Ответьте, пожалуйста: сколько человек, согласно отрывку ниже, приговорили к смертной казни в 1936 году?

> _ПРИВЕДЁННЫЙ ОТРЫВОК_:
────

За эти два года к высшей мере наказания приговорили 681 752 человека (См.: Земсков В.Н. Сталин и народ: почему не было восстания. М.: Алгоритм, 2015. С.62). Для того, чтобы читатель смог оценить масштаб этих репрессий, добавлю, что всего годом ранее, в 1936 году к смертной казни было приговорено по тем же данным 1 118 человек, а в 1939-м – 2 552 человека.
Количество приговоренных к высшей мере наказания в указанный период 1937-38 гг. составляет около двух третей смертных приговоров за весь сталинский период.
Автора книги Александра Николаевича Дугина (ударение в фамилии ставится на последний слог) не надо путать с философом Александром Гельевичем Дугиным, что нередко происходит. А.Н. Дугин наряду с В.Н. Земсковым и Б.А. Старковым в числе первых историков получил в 1989 г. доступ в Центральный государственный архив Октябрьской революции, высших органов государственной власти и органов государственного управления СССР (ныне — Государственный Архив РФ) к ранее не выдававшейся исследователям статистической отчетности ОГПУ–НКВД–МВД–МГБ.
Что нового опубликовано в книге?

────

> _СПИСОК ЗАПИСЕЙ_:
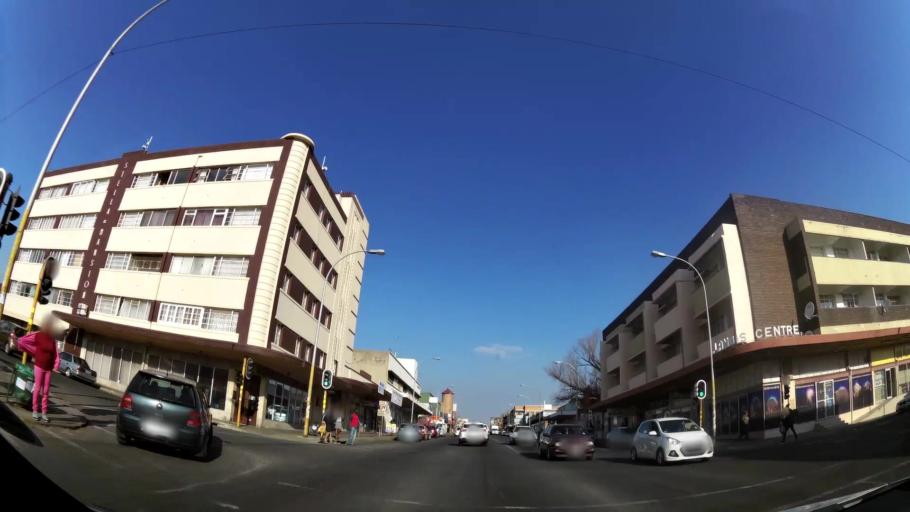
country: ZA
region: Gauteng
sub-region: Ekurhuleni Metropolitan Municipality
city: Brakpan
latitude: -26.2386
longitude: 28.3655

────

> _ОТВЕТ_:
1 118 человек.